Copy the part of the data that opens with the line containing "przemieszczania się z punktu A do punktu B." and closes with the line containing "AVEC NOS PA", keeping every line as it stands. Leave the pictures out of your answer.

·····

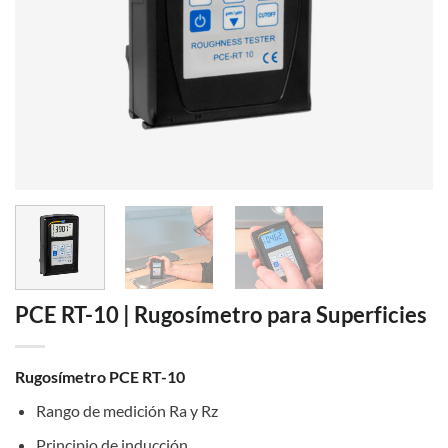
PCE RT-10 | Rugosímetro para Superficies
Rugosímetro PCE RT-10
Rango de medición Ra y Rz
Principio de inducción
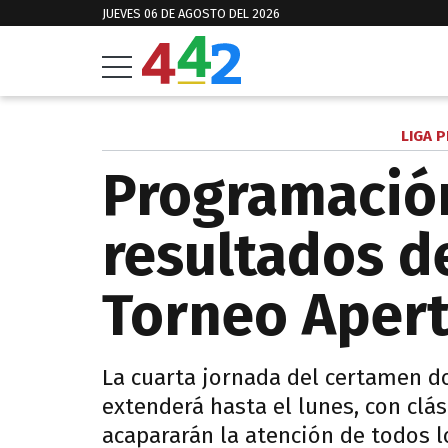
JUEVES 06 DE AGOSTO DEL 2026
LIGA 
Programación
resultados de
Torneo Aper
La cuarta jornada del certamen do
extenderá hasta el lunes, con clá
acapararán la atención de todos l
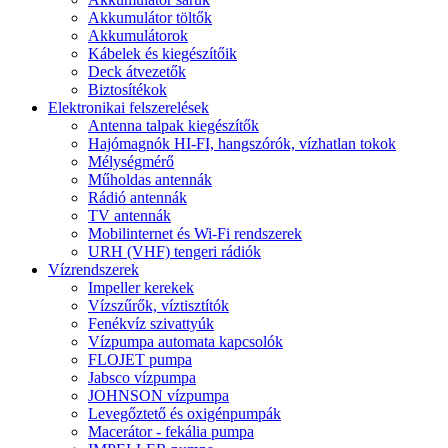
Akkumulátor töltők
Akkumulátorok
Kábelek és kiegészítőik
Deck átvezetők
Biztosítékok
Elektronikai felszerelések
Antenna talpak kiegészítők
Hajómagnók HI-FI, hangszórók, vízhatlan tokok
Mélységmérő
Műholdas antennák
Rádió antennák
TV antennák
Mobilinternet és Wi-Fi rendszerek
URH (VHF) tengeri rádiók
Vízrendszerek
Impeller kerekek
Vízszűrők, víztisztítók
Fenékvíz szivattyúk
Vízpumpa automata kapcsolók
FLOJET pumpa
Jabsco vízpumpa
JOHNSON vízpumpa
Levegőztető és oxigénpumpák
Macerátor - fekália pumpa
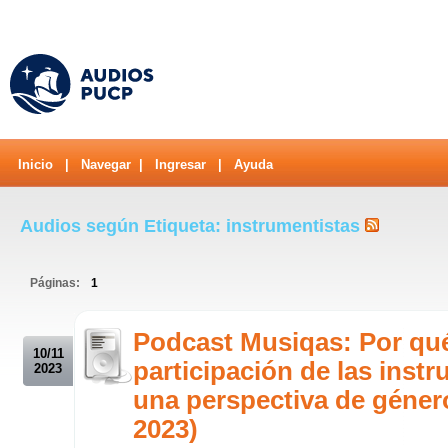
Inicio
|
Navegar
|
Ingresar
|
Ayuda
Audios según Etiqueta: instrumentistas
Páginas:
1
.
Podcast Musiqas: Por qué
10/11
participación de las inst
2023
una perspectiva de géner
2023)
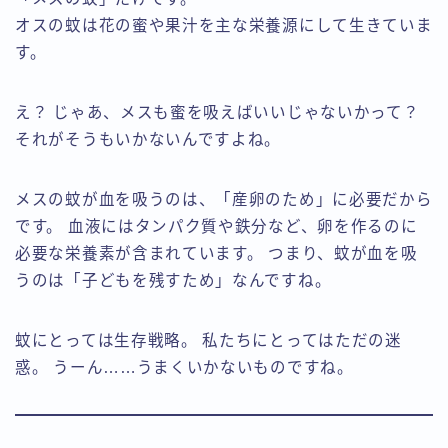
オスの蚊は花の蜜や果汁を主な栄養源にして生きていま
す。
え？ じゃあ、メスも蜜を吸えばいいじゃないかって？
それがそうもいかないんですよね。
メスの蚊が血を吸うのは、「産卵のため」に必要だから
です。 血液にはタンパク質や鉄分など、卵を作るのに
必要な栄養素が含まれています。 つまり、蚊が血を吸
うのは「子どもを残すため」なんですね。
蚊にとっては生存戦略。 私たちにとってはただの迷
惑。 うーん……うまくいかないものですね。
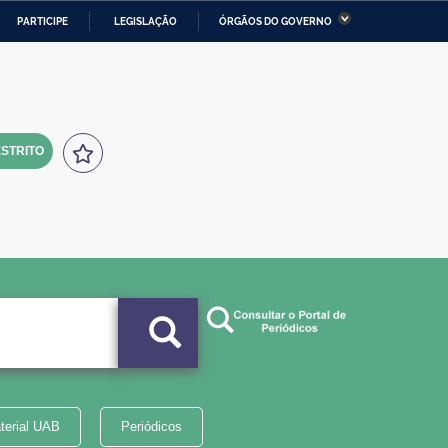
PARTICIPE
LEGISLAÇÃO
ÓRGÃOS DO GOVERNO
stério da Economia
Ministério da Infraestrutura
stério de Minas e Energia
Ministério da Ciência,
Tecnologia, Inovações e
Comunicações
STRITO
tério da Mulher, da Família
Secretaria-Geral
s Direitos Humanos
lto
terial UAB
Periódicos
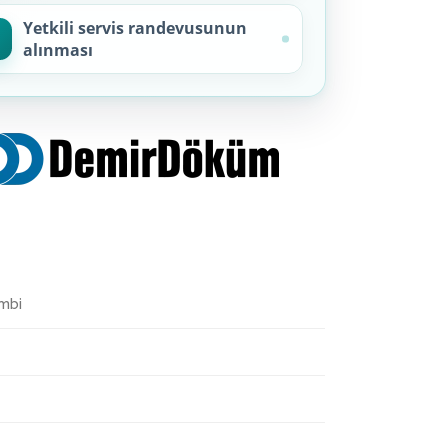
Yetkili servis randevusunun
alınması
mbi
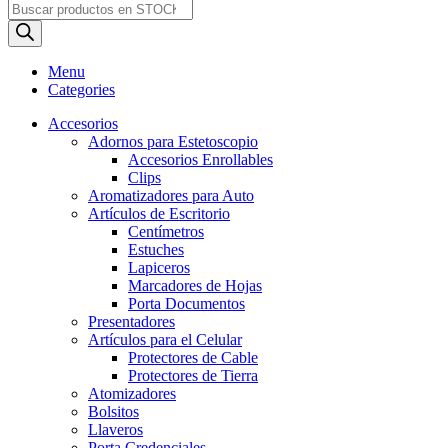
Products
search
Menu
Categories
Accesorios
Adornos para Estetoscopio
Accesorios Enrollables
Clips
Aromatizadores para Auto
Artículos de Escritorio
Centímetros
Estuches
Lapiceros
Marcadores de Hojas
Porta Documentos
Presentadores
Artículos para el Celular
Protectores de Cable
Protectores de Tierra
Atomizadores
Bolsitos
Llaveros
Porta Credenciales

·····

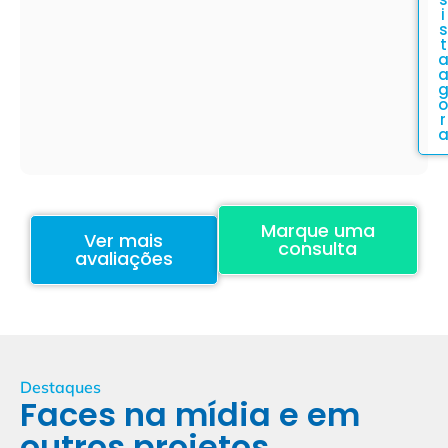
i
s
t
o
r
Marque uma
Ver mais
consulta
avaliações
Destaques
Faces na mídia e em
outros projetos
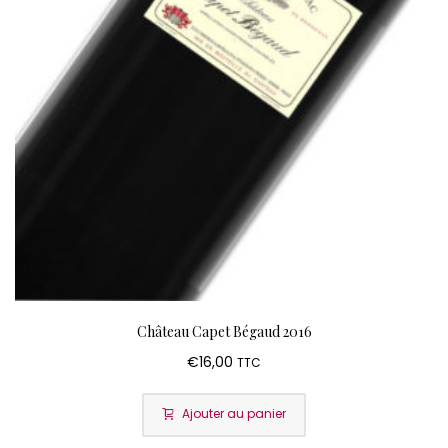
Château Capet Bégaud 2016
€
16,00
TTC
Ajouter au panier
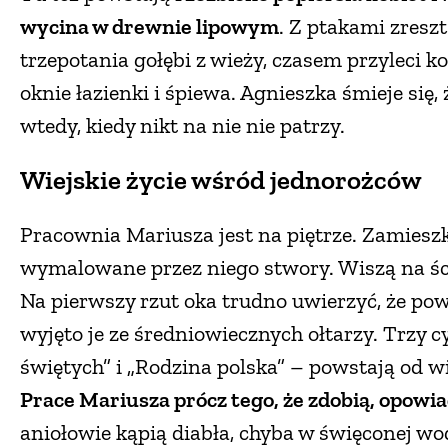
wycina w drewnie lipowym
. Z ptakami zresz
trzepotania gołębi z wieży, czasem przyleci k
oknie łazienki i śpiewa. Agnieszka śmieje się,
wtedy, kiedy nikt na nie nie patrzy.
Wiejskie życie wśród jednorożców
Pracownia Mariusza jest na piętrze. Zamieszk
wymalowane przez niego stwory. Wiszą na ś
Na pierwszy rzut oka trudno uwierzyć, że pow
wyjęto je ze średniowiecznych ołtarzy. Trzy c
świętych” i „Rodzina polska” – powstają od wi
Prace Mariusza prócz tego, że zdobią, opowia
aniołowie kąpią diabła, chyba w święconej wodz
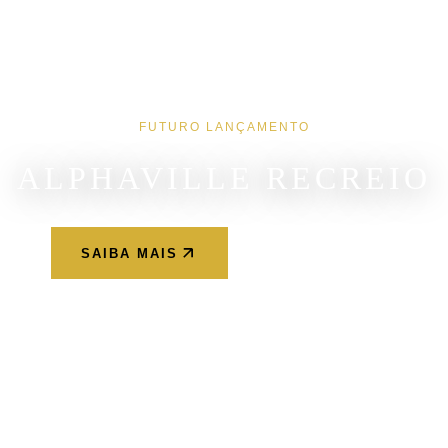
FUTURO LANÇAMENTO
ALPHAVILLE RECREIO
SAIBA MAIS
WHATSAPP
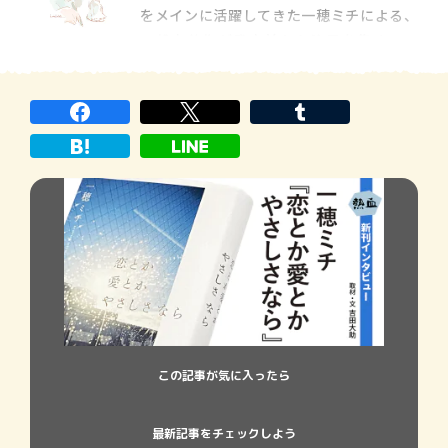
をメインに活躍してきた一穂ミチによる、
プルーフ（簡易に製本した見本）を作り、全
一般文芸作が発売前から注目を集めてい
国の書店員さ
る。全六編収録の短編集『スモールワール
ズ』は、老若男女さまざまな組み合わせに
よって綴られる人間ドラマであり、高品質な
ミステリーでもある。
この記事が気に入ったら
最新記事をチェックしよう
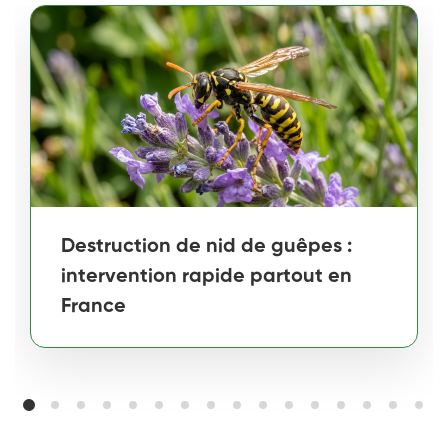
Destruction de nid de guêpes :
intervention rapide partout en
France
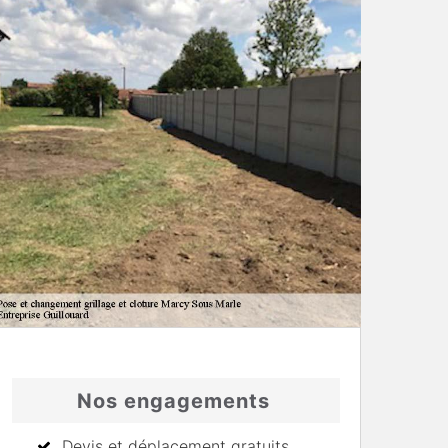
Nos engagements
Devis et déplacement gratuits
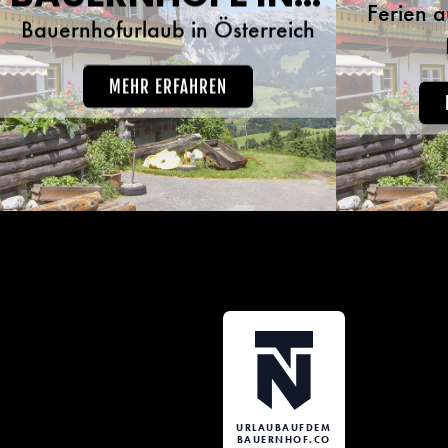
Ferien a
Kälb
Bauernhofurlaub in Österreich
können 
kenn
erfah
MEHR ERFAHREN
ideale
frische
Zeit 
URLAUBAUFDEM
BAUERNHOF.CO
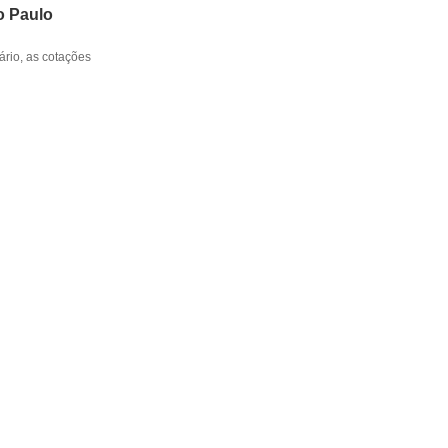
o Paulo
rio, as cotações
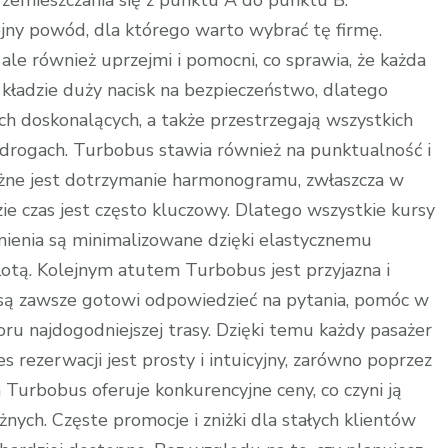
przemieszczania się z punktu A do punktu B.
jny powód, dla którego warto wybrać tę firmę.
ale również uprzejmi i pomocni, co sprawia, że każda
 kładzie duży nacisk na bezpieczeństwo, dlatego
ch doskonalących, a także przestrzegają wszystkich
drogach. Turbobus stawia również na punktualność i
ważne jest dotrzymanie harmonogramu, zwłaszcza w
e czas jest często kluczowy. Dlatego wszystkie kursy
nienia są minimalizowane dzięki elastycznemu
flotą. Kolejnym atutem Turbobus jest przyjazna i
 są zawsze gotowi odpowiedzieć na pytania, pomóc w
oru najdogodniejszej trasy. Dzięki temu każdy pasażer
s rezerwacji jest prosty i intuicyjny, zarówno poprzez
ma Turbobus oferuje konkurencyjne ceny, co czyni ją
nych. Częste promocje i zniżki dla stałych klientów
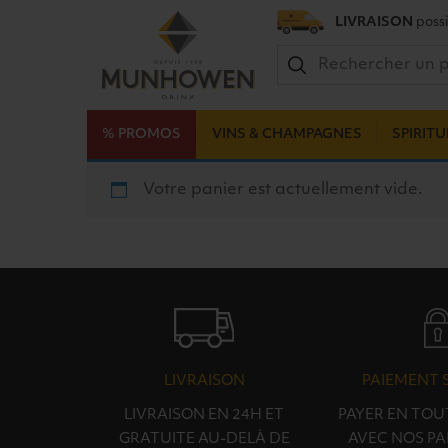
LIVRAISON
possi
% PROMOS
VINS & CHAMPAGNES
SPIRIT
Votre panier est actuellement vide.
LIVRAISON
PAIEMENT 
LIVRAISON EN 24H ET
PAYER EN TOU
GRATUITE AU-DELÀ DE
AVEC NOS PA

·····

# Exercise response
przemieszczania się z punktu A do punktu B.
jny powód, dla którego warto wybrać tę firmę.
ale również uprzejmi i pomocni, co sprawia, że każda
 kładzie duży nacisk na bezpieczeństwo, dlatego
ch doskonalących, a także przestrzegają wszystkich
drogach. Turbobus stawia również na punktualność i
ważne jest dotrzymanie harmonogramu, zwłaszcza w
e czas jest często kluczowy. Dlatego wszystkie kursy
nienia są minimalizowane dzięki elastycznemu
flotą. Kolejnym atutem Turbobus jest przyjazna i
 są zawsze gotowi odpowiedzieć na pytania, pomóc w
oru najdogodniejszej trasy. Dzięki temu każdy pasażer
s rezerwacji jest prosty i intuicyjny, zarówno poprzez
ma Turbobus oferuje konkurencyjne ceny, co czyni ją
nych. Częste promocje i zniżki dla stałych klientów
LIVRAISON
possi
% PROMOS
VINS & CHAMPAGNES
SPIRIT
Votre panier est actuellement vide.
LIVRAISON
PAIEMENT 
LIVRAISON EN 24H ET
PAYER EN TOU
GRATUITE AU-DELÀ DE
AVEC NOS PA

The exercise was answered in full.